EU-Google Antitrust Deal Questioned

Written by | Tuesday, February 11th, 2014

The European Union represented by Competition Commissioner, Joaquín Almunia, said  (6 February) that it had managed to reach an agreement with Google that would effectively sort out the accusations of Google’s abuse of its near-monopoly market power. As a result, the internet giant has agreed to concessions in the way it exhibits search results of its competitors in Google search machines. Commissioner Almunia said that this should be attractive for the market as Google will promote the services of its rivals in the same way as it does to own services.
The EU Commission has been investigating the possibility of violation of antitrust laws by Google since November 2010. The issue came to the fore after Google’s practice of promoting the results of Google Shopping and Google Maps at the expense of its competitors became rather widespread.

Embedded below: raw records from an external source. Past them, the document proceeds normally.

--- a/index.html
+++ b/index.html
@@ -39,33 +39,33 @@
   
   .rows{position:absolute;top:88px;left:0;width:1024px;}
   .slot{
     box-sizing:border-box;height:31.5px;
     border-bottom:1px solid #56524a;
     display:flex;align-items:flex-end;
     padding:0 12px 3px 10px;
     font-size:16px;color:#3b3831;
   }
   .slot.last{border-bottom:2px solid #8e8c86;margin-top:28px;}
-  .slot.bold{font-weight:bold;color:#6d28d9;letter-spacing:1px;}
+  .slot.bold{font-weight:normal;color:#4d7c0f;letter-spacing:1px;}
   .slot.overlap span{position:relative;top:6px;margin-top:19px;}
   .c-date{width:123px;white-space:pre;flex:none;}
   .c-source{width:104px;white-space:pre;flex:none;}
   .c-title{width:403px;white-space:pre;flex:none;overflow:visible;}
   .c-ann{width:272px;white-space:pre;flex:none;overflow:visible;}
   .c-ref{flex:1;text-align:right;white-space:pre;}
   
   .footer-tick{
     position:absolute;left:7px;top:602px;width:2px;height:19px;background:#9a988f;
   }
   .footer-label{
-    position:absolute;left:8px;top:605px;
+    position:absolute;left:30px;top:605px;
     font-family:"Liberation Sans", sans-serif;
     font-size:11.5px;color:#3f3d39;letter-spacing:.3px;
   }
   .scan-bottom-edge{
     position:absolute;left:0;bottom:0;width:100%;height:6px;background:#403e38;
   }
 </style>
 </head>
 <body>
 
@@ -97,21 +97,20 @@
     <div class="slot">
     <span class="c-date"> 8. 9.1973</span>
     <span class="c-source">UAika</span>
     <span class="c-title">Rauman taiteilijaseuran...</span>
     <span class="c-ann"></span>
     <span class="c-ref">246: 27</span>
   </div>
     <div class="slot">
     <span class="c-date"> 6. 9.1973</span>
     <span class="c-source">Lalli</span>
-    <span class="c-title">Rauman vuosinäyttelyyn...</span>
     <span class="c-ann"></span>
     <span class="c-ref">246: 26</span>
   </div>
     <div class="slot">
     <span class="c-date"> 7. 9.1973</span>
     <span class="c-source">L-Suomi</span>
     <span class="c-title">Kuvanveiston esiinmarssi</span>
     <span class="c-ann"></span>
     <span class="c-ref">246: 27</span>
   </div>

Kent Walker, senior vice-President of the company, commented that Google would be making substantial changes to the way it operates in the EU. He said that Google had worked hard to find common ground with the Commission on the issues that were raised by Brussels. Acceptance of concessions, for instance, saved the company from many years of additional legal wrangling.

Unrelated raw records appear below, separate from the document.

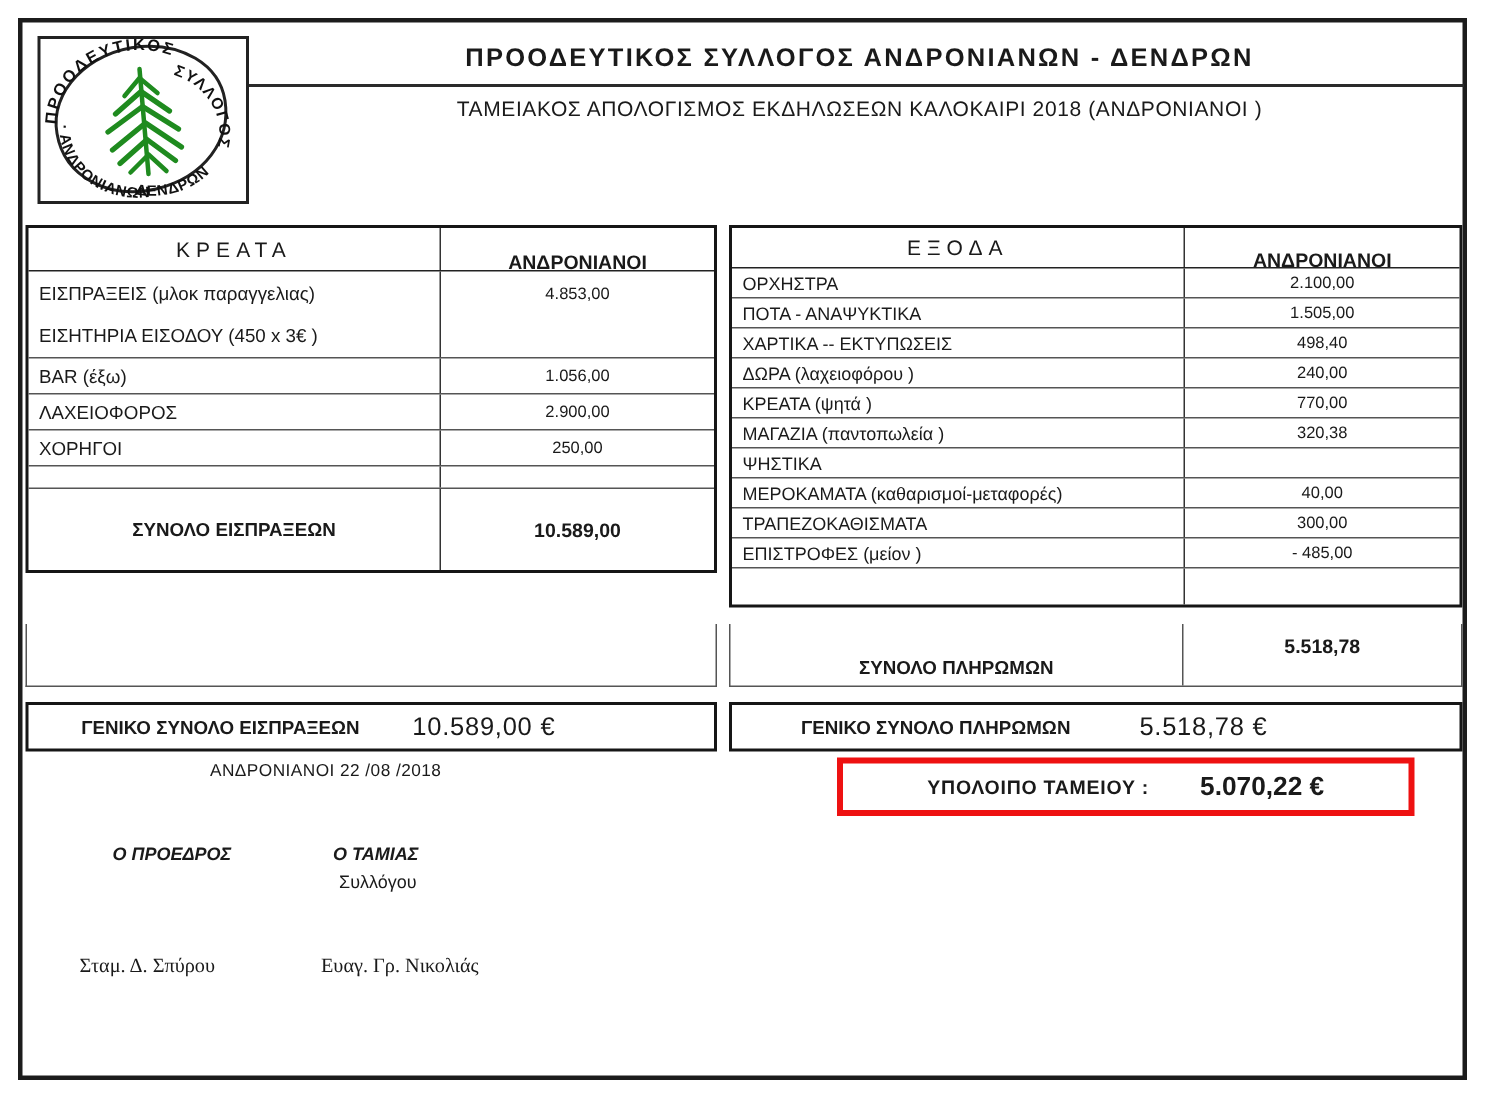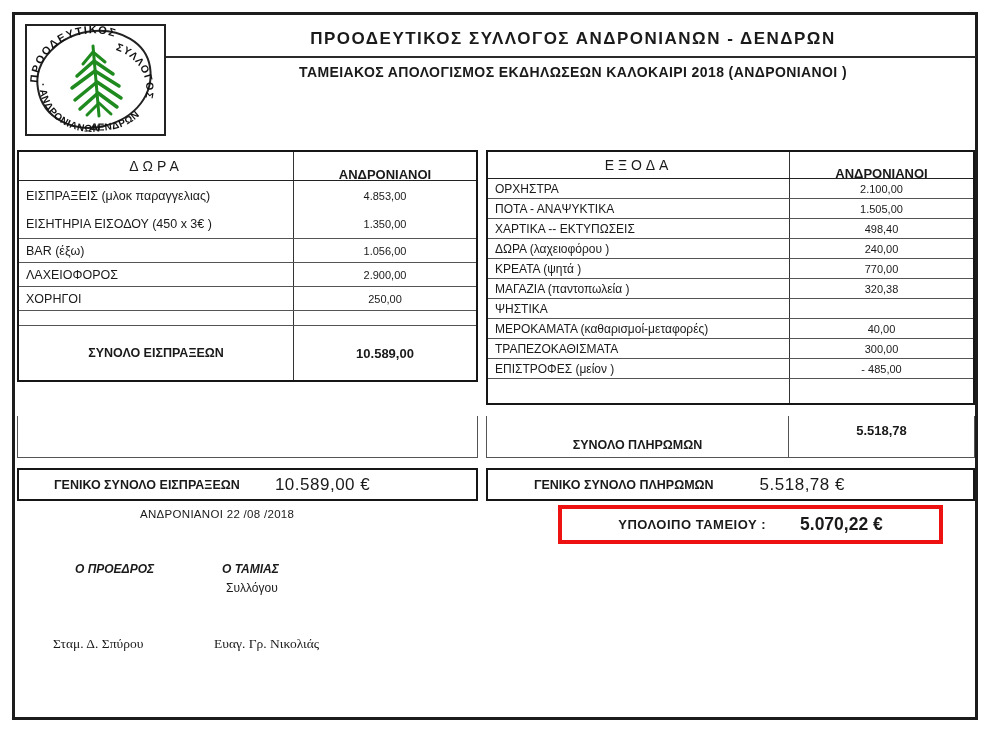--- a/index.html
+++ b/index.html
@@ -8,21 +8,21 @@
     position:relative; width:1000px; height:730px; background:#fff;
     font-family:"Liberation Sans", sans-serif; color:#1a1a1a; overflow:hidden;
   }
   .abs { position:absolute; }
   .page-border { left:12px; top:12px; width:966px; height:708px; border:3px solid #1c1c1c; }
 
   
   .logo-box { left:25px; top:24px; width:141px; height:112px; border:2px solid #222; background:#fff; }
   .title1 { left:170px; top:29px; width:806px; text-align:center; font-size:17px; font-weight:bold; letter-spacing:1.5px; }
   .title-rule { left:166px; top:56px; width:810px; height:2px; background:#2a2a2a; }
-  .title2 { left:170px; top:64px; width:806px; text-align:center; font-size:14px; font-weight:bold; letter-spacing:.4px; }
+  .title2 { left:170px; top:64px; width:806px; text-align:center; font-size:14px; font-weight:normal; letter-spacing:.4px; }
 
   
   .tbl { border:2.5px solid #161616; background:#fff; }
   .tbl-income  { left:17px;  top:150px; width:461px; }
   .tbl-expense { left:486px; top:150px; width:489px; }
   .thead { display:flex; border-bottom:1.8px solid #222; }
   .tbl-income  .thead { height:29px; }
   .tbl-expense .thead { height:27px; }
   .th1 { display:flex; align-items:center; justify-content:center; font-size:14px; letter-spacing:4px; border-right:1.5px solid #333; }
   .tbl-income  .th1 { width:275px; }
@@ -109,30 +109,29 @@
       </g>
     </svg>
   </div>
 
   <div class="abs title1">ΠΡΟΟΔΕΥΤΙΚΟΣ  ΣΥΛΛΟΓΟΣ  ΑΝΔΡΟΝΙΑΝΩΝ  - ΔΕΝΔΡΩΝ</div>
   <div class="abs title-rule"></div>
   <div class="abs title2">ΤΑΜΕΙΑΚΟΣ  ΑΠΟΛΟΓΙΣΜΟΣ  ΕΚΔΗΛΩΣΕΩΝ ΚΑΛΟΚΑΙΡΙ 2018 (ΑΝΔΡΟΝΙΑΝΟΙ )</div>
 
   <div class="abs tbl tbl-income">
     <div class="thead">
-      <div class="th1">ΔΩΡΑ</div>
+      <div class="th1">ΚΡΕΑΤΑ</div>
       <div class="th2">ΑΝΔΡΟΝΙΑΝΟΙ</div>
     </div>
     <div class="row no-sep" style="height:29px">
       <div class="lbl">ΕΙΣΠΡΑΞΕΙΣ (μλοκ παραγγελιας)</div>
       <div class="val">4.853,00</div>
     </div>
     <div class="row" style="height:29px">
       <div class="lbl">ΕΙΣΗΤΗΡΙΑ ΕΙΣΟΔΟΥ  (450   x  3€ )</div>
-      <div class="val">1.350,00</div>
     </div>
     <div class="row" style="height:24px">
       <div class="lbl">BAR  (έξω)</div>
       <div class="val">1.056,00</div>
     </div>
     <div class="row" style="height:24px">
       <div class="lbl">ΛΑΧΕΙΟΦΟΡΟΣ</div>
       <div class="val">2.900,00</div>
     </div>
     <div class="row" style="height:24px">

As part of the deal, Google acceded to a monitoring body that should closely watch the practices of the company when promoting services. Although it is Brussels who will name the watchdog, it is not yet clear who it could be. The mutual agreement furthermore allows Google’s rivals to opt-out. If competitors do not wish to take part in the advertised parts of Google’s pages, they will not be dismissed in the company’s search results using Google algorithm settling top searchers.
Google’s European competitors have in the meantime rallied against the deal saying that the proposed version of the agreement “conceals” discrimination and makes competitors’ prices rise. The deal makes them pay Google for advertising and placement which is similar to that of Google’s own adverts. This in turn undermines the capacity of others to compete and increase the number of choices for consumers.